Mamula was among the first players to train specifically for the tests he’d face at the combine: the 40-yard dash, the three-cone drill that measures agility and the 225-pound bench press.
Now everybody targets this week in Indy like Mamula did all those years ago.
Today’s prospects train six days a week for eight weeks or more all so they can impress NFL executives who will test their speed, strength, skills and brain power while also checking out their medical background and any off-field history for any red flags.
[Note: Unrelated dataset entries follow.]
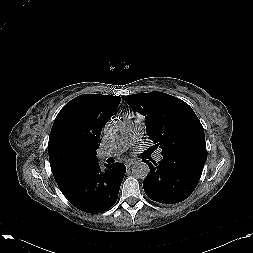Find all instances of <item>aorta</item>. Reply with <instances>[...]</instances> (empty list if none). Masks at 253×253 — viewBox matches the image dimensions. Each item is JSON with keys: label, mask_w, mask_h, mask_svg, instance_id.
Masks as SVG:
<instances>
[{"label": "aorta", "mask_w": 253, "mask_h": 253, "mask_svg": "<svg viewBox=\"0 0 253 253\" xmlns=\"http://www.w3.org/2000/svg\"><path fill=\"white\" fill-rule=\"evenodd\" d=\"M104 131L112 137H117L125 131V124L121 121H109L106 123ZM149 172V166L142 161H138L132 166V174L136 179H146Z\"/></svg>", "instance_id": "obj_1"}]
</instances>
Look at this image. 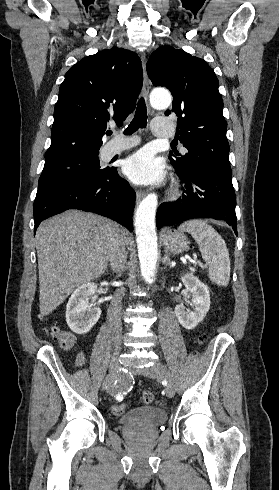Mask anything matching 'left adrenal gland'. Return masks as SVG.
<instances>
[{
	"mask_svg": "<svg viewBox=\"0 0 279 490\" xmlns=\"http://www.w3.org/2000/svg\"><path fill=\"white\" fill-rule=\"evenodd\" d=\"M162 264H165V266H172L168 254H165L164 258H162Z\"/></svg>",
	"mask_w": 279,
	"mask_h": 490,
	"instance_id": "a2214340",
	"label": "left adrenal gland"
}]
</instances>
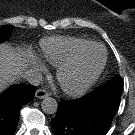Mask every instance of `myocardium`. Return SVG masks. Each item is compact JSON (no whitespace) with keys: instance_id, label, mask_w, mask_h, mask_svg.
Masks as SVG:
<instances>
[{"instance_id":"obj_1","label":"myocardium","mask_w":135,"mask_h":135,"mask_svg":"<svg viewBox=\"0 0 135 135\" xmlns=\"http://www.w3.org/2000/svg\"><path fill=\"white\" fill-rule=\"evenodd\" d=\"M92 46H99L103 49L104 57L101 65L90 75L86 76L81 82L75 85H68L64 82L66 72L74 69L81 61L84 54ZM107 62V50L105 46L99 42H92L80 49L73 57L59 64L56 71V78L62 89L69 95H79L88 89L101 75Z\"/></svg>"}]
</instances>
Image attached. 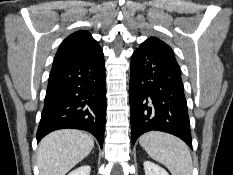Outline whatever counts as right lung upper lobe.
<instances>
[{
    "mask_svg": "<svg viewBox=\"0 0 233 175\" xmlns=\"http://www.w3.org/2000/svg\"><path fill=\"white\" fill-rule=\"evenodd\" d=\"M100 50L99 44L89 32H74L61 43L52 69L86 59Z\"/></svg>",
    "mask_w": 233,
    "mask_h": 175,
    "instance_id": "1",
    "label": "right lung upper lobe"
}]
</instances>
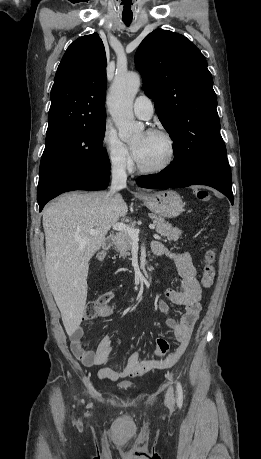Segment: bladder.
Masks as SVG:
<instances>
[{"instance_id":"31cf9c89","label":"bladder","mask_w":261,"mask_h":459,"mask_svg":"<svg viewBox=\"0 0 261 459\" xmlns=\"http://www.w3.org/2000/svg\"><path fill=\"white\" fill-rule=\"evenodd\" d=\"M119 387L122 388V389H129V388L132 387V384L129 383V382H123V383H121V384L119 385Z\"/></svg>"}]
</instances>
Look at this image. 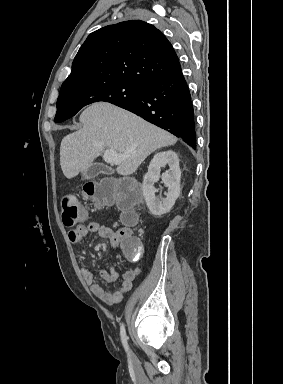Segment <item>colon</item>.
<instances>
[{"instance_id": "obj_1", "label": "colon", "mask_w": 283, "mask_h": 384, "mask_svg": "<svg viewBox=\"0 0 283 384\" xmlns=\"http://www.w3.org/2000/svg\"><path fill=\"white\" fill-rule=\"evenodd\" d=\"M82 195L97 207L117 206L123 213L126 225L136 221L135 207L140 202V191L130 180L105 178L100 181L88 182L83 186ZM62 220L68 227H73L87 219V211L81 207L75 194L68 193L62 199ZM126 256L131 260H138L143 254V247L139 240L131 235L129 229L118 235Z\"/></svg>"}]
</instances>
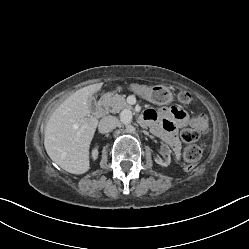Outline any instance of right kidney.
Returning <instances> with one entry per match:
<instances>
[{
	"label": "right kidney",
	"mask_w": 249,
	"mask_h": 249,
	"mask_svg": "<svg viewBox=\"0 0 249 249\" xmlns=\"http://www.w3.org/2000/svg\"><path fill=\"white\" fill-rule=\"evenodd\" d=\"M88 149H89L90 152H92V157L94 159H96L98 157V151H97L96 146L92 144V145L89 146Z\"/></svg>",
	"instance_id": "ca27d5eb"
}]
</instances>
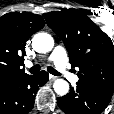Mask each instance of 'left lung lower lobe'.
Masks as SVG:
<instances>
[{
    "label": "left lung lower lobe",
    "mask_w": 114,
    "mask_h": 114,
    "mask_svg": "<svg viewBox=\"0 0 114 114\" xmlns=\"http://www.w3.org/2000/svg\"><path fill=\"white\" fill-rule=\"evenodd\" d=\"M114 90L78 81L76 88L57 98L60 109L66 114H101L108 106Z\"/></svg>",
    "instance_id": "1"
}]
</instances>
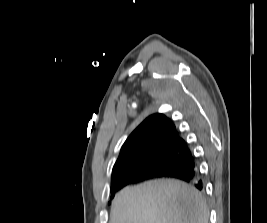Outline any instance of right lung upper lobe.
Segmentation results:
<instances>
[{
    "mask_svg": "<svg viewBox=\"0 0 267 223\" xmlns=\"http://www.w3.org/2000/svg\"><path fill=\"white\" fill-rule=\"evenodd\" d=\"M167 147L189 151L173 122L163 114L146 118L127 138L113 167L112 178L126 172L124 166L134 161H144Z\"/></svg>",
    "mask_w": 267,
    "mask_h": 223,
    "instance_id": "obj_1",
    "label": "right lung upper lobe"
}]
</instances>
“I feel like it’s definitely getting us ready for the combine as far as all the guys we’re competing against each other,” said Air Force receiver Jalen Robinette , who led the nation in yards per catch in 2016. “Because it’s a real big interview/competition there at the combine. And being able to break down the drills and mentally be practicing everything, it’s awesome. Literally every day I hear new stuff about the combine that they teach me here.
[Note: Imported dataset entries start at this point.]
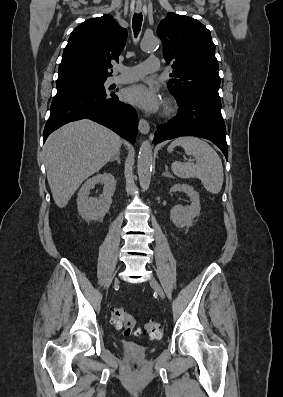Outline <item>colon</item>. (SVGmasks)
<instances>
[{"label": "colon", "mask_w": 283, "mask_h": 397, "mask_svg": "<svg viewBox=\"0 0 283 397\" xmlns=\"http://www.w3.org/2000/svg\"><path fill=\"white\" fill-rule=\"evenodd\" d=\"M111 320L114 326L118 329L122 328L126 335L140 336L143 334L151 339H157L162 332L161 323L155 320L148 321L143 329L139 328L135 317L122 306L112 308Z\"/></svg>", "instance_id": "colon-1"}]
</instances>
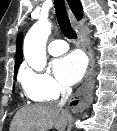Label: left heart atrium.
I'll use <instances>...</instances> for the list:
<instances>
[{"instance_id": "39dd6f15", "label": "left heart atrium", "mask_w": 117, "mask_h": 131, "mask_svg": "<svg viewBox=\"0 0 117 131\" xmlns=\"http://www.w3.org/2000/svg\"><path fill=\"white\" fill-rule=\"evenodd\" d=\"M86 61L78 52H72L54 62L53 70L56 77L66 85L78 82L84 74Z\"/></svg>"}]
</instances>
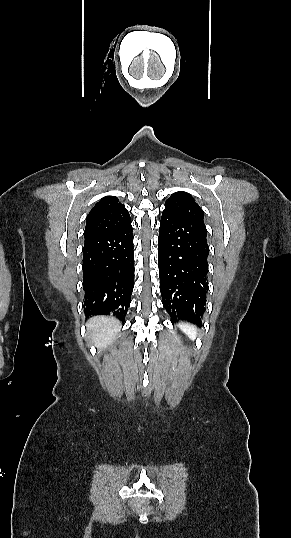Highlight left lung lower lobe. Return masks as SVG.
<instances>
[{
	"label": "left lung lower lobe",
	"mask_w": 291,
	"mask_h": 538,
	"mask_svg": "<svg viewBox=\"0 0 291 538\" xmlns=\"http://www.w3.org/2000/svg\"><path fill=\"white\" fill-rule=\"evenodd\" d=\"M203 222L162 213L158 266L162 303L174 319L201 325L208 292L209 246Z\"/></svg>",
	"instance_id": "1"
}]
</instances>
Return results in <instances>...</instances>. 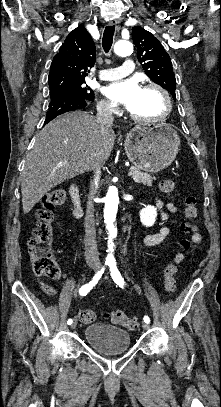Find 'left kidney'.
<instances>
[{"mask_svg": "<svg viewBox=\"0 0 221 407\" xmlns=\"http://www.w3.org/2000/svg\"><path fill=\"white\" fill-rule=\"evenodd\" d=\"M157 217V209L154 206H145L140 211V221L146 227H151L155 224Z\"/></svg>", "mask_w": 221, "mask_h": 407, "instance_id": "5707ae66", "label": "left kidney"}]
</instances>
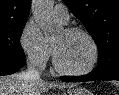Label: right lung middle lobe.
Returning <instances> with one entry per match:
<instances>
[{
	"mask_svg": "<svg viewBox=\"0 0 119 95\" xmlns=\"http://www.w3.org/2000/svg\"><path fill=\"white\" fill-rule=\"evenodd\" d=\"M26 21L0 26V59H24L20 37Z\"/></svg>",
	"mask_w": 119,
	"mask_h": 95,
	"instance_id": "dd1d6c3e",
	"label": "right lung middle lobe"
}]
</instances>
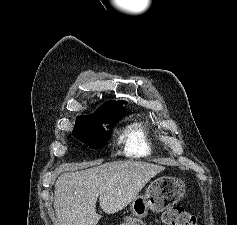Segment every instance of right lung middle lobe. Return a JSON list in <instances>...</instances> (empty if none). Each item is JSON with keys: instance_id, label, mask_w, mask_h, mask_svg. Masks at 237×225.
<instances>
[{"instance_id": "obj_1", "label": "right lung middle lobe", "mask_w": 237, "mask_h": 225, "mask_svg": "<svg viewBox=\"0 0 237 225\" xmlns=\"http://www.w3.org/2000/svg\"><path fill=\"white\" fill-rule=\"evenodd\" d=\"M124 115H113L108 112H96L85 124H76L74 136L92 149H99L109 140L111 133L103 124L115 125Z\"/></svg>"}]
</instances>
“Preparation is everything.”
They pretty much follow the same basic program because they’ll be doing the same tests at the combine. But the training is also personalized by position.
“I’ll talk to the agents and from the agents’ perspective, I’ll say, ‘What are the scouts telling you that they want to see from your player? Do they want to see them heavier, lighter?” Landow said. “At the end of the day, I don’t think you ever go wrong in providing a little bit more mobility, flexibility to an athlete and getting them stronger. More explosive is always the key in this short window so they can really show their best in all their ‘measureables.’”
These players have all undergone mock combines, too, where they put all their training together for dry runs to give them a taste of what this week will bring.
“I think it makes the hugest difference,” Roullier said. “If I were to go in there and do this stuff cold, I mean, I’d have an idea of what I’d be doing because it’s all stuff that I’ve done in the past. But my technique would be just awful, you know, it’s just all these little things that you need to change and I’m able to get coached up on all of them. It’s just continuing to improve those little things and it makes a huge difference in the numbers.”
This training isn’t cheap. It can cost tens of thousands of dollars, although the pricing structure changes for draft wannabes and sure bets.
“If an athlete is an NFL combine invite, the agent will pay for everything,” Landow said. “If you have a kid who may be a bubble guy who didn’t get the combine invite but you know can play, the agents will typically foot the bill. Some guys if they’re a priority free agent maybe at best, sometimes it’s coming out of their own pocket.”
For a combine invitee, the cost can run into the tens of thousands of dollars.
“I know with housing and food and all that it ends up being like 10, 20 grand that my agent’s dropping just in these few months up to the combine. So, it’s a lot,” said Roullier, who’s out to ensure this week that the training pays big dividends.